Comparisons are, of course, unfair. One film, “Munich,” is the work of Steven Spielberg, the most influential and creative talent in contemporary cinema. It is backed by all the technical and financial resources of the American film industry. The settings are diverse and beautifully filmed, and the screenplay is rich, textured and thought-provoking.
The other, “Paradise Now,” directed by Hany Abu-Assad, a largely unknown documentarian, has the look of something created under difficult circumstances. It often seems unfinished with pallid, washed-out settings, occasionally laughable subtitles, and stilted, unnatural dialogue. (Indeed, the characters too often sound like ideologies instead of flesh-and-blood human beings.)
Spielberg and Abu-Assad have each chosen to explore the netherworld of terrorism, although from opposite angles.
Spielberg’s protagonist is a Mossad agent, Avner Kaufman, recruited to lead a team of undercover assassins tasked with tracking down and killing 11 individuals behind the massacre of Israeli athletes at the Munich Olympics in 1972. Dutch-Palestinian filmmaker Abu-Assad focuses on two friends who are plucked off the Nablus street and recruited as suicide bombers. In each film, injustices are asserted and individuals are asked to redress them by exacting the ultimate retribution.
The argument in each movie revolves around the struggle for a home and for dignity. In each, the higher cause justifies the basest behavior. Avner’s mother doesn’t want to know what he is doing but assures him that preserving a homeland where Jews can live in freedom is justification enough for anything.
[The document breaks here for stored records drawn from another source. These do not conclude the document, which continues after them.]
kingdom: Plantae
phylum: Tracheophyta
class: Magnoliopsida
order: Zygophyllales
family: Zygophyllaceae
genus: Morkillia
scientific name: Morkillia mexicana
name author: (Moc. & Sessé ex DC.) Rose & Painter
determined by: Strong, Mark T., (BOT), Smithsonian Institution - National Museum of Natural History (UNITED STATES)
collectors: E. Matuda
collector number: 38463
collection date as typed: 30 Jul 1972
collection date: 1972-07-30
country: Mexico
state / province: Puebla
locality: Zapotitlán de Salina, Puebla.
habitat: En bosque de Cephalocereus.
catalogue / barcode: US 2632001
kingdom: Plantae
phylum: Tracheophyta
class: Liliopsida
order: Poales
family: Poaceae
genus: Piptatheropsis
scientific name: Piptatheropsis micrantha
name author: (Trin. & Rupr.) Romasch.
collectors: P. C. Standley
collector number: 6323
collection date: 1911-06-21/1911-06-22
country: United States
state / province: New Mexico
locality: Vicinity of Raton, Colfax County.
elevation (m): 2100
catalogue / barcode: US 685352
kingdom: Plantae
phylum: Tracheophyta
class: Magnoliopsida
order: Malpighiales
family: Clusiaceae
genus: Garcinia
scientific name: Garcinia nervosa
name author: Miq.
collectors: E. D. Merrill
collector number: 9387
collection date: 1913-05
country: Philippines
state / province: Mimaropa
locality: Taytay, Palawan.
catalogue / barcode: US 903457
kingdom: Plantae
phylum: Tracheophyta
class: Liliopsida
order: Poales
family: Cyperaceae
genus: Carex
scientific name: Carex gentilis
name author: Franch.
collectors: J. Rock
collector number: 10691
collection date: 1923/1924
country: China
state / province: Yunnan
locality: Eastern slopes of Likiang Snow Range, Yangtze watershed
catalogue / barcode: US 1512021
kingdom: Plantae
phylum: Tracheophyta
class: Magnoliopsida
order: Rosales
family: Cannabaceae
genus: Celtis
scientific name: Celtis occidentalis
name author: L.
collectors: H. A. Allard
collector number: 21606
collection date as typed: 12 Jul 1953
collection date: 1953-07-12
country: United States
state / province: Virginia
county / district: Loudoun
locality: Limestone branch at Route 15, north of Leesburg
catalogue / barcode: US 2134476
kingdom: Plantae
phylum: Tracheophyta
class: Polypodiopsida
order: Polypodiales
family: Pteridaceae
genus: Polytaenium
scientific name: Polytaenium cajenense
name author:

In “Paradise Now,” the Palestinian leader argues that it is the Israelis who have created suicide bombers by humiliating the Palestinians and denying them their home.
Yet for the characters, the argument is never that simple. Both films insist on examining a struggle of conscience. After completing one assignment in “Munich,” the Israelis look to biblical precedent while arguing whether to celebrate or mourn what they had done. In “Paradise Now” one of the leading characters, the daughter of an early leader of the movement, is a voice of reason, passionately arguing the futility of suicide bombing, looking for another way to continue the struggle. It is noteworthy that in both films, horrific acts are deterred by the unanticipated presence of a child. Clearly, each director wants us to see the challenge to human conscience inherent in the dark drama of the circumstances portrayed.
Interestingly, relations and attitudes toward fathers serve as a thematic marker in each movie.
The Palestinian woman cited above is inferentially struggling against the influence of her revered father in “Paradise Now.” Moreover, one of the suicide bombers struggles with the burden of a father who collaborated with the Israelis. In “Munich,” Avner’s father was himself a leader in Israel’s clandestine services, and the mysterious person who provides Avner with leads on Palestinian targets and who may have eventually betrayed the Israeli is known as “Papa.”
As a bigger (in every sense of the term) film, “Munich” has experienced far more scrutiny than “Paradise Now.” Ironically, many film critics have tended to overlook the weak cinematic values of the Palestinian movie because of its courageous decision to address a highly flammable topic. On the other hand, many Jewish organizational leaders and supporters of Israel have excoriated “Munich” for a putative moral equivalency between the Israelis as extra-judicial protectors against terrorism and the Palestinians as perpetrators of it.
However, these criticisms fail to account for the way that movies address issues. Film is a visual medium. One sees in Avner’s struggle against his doubts and growing paranoia the depth of his effort to maintain his basic humanity. By contrast, “Paradise Now” rushes in an entirely different direction. There, the more serious of the two potential suicide bombers struggles to suppress his basic humanity in order to be able to inflict the carnage that is the goal of a suicide mission.
“Paradise Now” rushes to a shocking, though inevitable, conclusion. The indeterminacy at the end of “Munich,” however, is unsettling and all the more poignant for that. It is true that, on one level, Avner turns his back on his mission and perhaps even his country. Supporters of Israel are understandably pained by that. But Spielberg is working on a broader canvas.
In a real sense, “Munich” is about Avner’s struggle to preserve and protect his humanity in the face of crushingly powerful imperatives leading him away from it. His is not the world of Ari Ben Canaan, the hero of Leon Uris’ Zionist novel “Exodus.” It isn’t a world of good Jews and bad Arabs. It is a darkly compromised twilight world where the rules of struggle are created one assassination at a time and the consequences unwind slowly and indeterminately.
Since leaving the field of Jewish communal service, Lawrence Rubin spends a lot of time at the movies.